Decadência e bom gosto

O amarelo da capa, além de produzir uma sensação agradável, era adequado a um clássico romano recheado de episódios picantes.

A última livraria em que entrei antes do início deste confinamento foi a Ler Devagar da LX Factory, em Alcântara, onde não ia há uns bons anos. Numa breve ronda pelas obras em destaque deparei-me com duas ou três que não me importaria nada de ter na minha biblioteca, mas que, esgotado o plafond do mês, tiveram de ficar para outra altura. E nem cheguei a subir ao piso de cima, com as suas estantes industriais.

Estava quase a dar por terminada a ronda quando um último olhar me revelou uma belíssima capa amarela. Uma cor curiosa: muito usada e apreciada na Antiguidade, no final da Idade Média foi, segundo o historiador das cores Michel Pastoureau, conotada com a avareza, a inveja, a mentira, a traição. O Concílio de Latrão de 1215 associou-a aos judeus (algo que perduraria até ao século XX) e na República de Veneza uma decisão do Conselho dos Dez obrigava as cortesãs a usarem um xaile dessa cor para se distinguirem das mulheres honestas.

A proximei-me do espécime em questão. Tratava-se do Satyricon, de Petrónio, numa edição de bolso da Cotovia, maneirinha e com muito bom aspeto. O amarelo vivo da capa, além de contribuir para essa impressão agradável, era adequado a um clássico romano recheado de episódios picantes.

A discussão continua em aberto, mas julga-se que Petrónio Arbiter seria uma figura próxima de Nero. O historiador Tácito descreveu-o como um homem «voluptuoso, cheio de refinamento e despreocupado», algo que a sua escrita parece comprovar. Caído em desgraça junto do imperador, antes de se suicidar teria deixado registada a depravação em que Nero vivia mergulhado. De resto, viria a ser no Satyricon que muitos baseariam os seus comentários sobre os costumes decadentes daquela época.

Alguns dias depois da visita à Ler Devagar, pesquisando numa plataforma online, encontrei um exemplar deste mesmo livro, como novo, mas na versão de capa dura, pelo mesmo preço da de bolso.

Normalmente – e penso que será o que se passou neste caso –, as editoras começam por lançar o livro em capa dura, mais ‘luxuoso’ e com um preço a condizer.
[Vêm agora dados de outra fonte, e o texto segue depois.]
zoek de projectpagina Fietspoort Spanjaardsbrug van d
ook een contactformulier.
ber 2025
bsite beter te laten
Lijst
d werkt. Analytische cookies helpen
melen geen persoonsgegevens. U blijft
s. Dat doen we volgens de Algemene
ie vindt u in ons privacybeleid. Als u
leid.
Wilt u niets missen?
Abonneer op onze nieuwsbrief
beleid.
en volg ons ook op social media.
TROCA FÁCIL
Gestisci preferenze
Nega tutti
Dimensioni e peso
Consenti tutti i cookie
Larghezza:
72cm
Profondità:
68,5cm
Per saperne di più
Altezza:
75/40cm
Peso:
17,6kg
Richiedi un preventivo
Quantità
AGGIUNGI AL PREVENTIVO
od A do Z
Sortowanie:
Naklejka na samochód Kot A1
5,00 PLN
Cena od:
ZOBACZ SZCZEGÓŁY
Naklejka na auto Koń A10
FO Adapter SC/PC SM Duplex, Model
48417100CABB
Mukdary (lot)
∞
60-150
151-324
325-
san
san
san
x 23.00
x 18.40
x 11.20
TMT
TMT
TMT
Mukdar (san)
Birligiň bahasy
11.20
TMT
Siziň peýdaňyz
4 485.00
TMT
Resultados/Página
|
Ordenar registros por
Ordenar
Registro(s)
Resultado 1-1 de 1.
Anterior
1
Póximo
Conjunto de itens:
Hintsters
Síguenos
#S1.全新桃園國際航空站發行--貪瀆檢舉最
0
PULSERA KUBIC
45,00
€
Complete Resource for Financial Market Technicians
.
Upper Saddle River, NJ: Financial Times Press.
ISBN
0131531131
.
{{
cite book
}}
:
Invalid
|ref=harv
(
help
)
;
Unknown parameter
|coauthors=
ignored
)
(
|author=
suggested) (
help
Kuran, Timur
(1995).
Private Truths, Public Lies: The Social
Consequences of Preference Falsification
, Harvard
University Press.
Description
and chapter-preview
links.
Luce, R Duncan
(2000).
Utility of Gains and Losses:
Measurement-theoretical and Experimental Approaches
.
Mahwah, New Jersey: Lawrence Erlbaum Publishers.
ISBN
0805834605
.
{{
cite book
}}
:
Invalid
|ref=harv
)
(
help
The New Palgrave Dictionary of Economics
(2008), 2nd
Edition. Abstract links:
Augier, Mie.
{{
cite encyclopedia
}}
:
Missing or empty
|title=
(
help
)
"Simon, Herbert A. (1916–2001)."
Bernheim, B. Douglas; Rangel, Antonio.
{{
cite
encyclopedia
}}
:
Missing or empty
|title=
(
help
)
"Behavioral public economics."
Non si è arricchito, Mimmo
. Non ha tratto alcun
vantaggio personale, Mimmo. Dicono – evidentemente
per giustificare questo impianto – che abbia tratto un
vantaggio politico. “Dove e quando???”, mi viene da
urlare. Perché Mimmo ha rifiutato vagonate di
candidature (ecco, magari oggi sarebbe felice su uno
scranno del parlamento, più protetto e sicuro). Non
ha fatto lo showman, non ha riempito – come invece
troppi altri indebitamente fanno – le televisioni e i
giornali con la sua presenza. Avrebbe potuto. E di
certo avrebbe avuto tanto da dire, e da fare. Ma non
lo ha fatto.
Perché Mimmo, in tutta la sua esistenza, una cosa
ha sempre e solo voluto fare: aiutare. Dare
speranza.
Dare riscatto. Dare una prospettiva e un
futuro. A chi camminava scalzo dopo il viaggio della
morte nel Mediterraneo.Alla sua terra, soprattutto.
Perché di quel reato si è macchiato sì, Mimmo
Se a procura o justificar, colocam mais tarde no mercado uma versão económica – aquilo que no mundo anglo-saxónico é conhecido como o paperback, um livro barato, despojado e quase descartável.

Estando ambas ao mesmo preço, entre a edição ‘rica’ de capa dura e a edição ‘pobre’ de capa mole qualquer outro, em princípio, não teria hesitado. Pois eu fiquei dividido. Sempre apreciei as edições despretensiosas, desde que bem feitas, como esta. Além disso, a capa mole_ocupa menos espaço e permite alinhar os livros na estante numa sucessão compacta e sem irregularidades.

Evidentemente a capa dura também tem as suas vantagens. Não é apenas uma questão de estatuto ou pomposidade: é também mais durável. E talvez por isso não haja nada pior do que um mau livro disfarçado numa edição de capa dura a armar ao pingarelho… Seja como for, no caso do Satyricon essa questão não se colocava, e acabei mesmo por optar pela capa dura. Um clássico sempre é um clássico e a veste um pouco mais solene assenta bem a Petrónio Arbiter, que todos consideravam um árbitro do bom gosto e um modelo de elegância.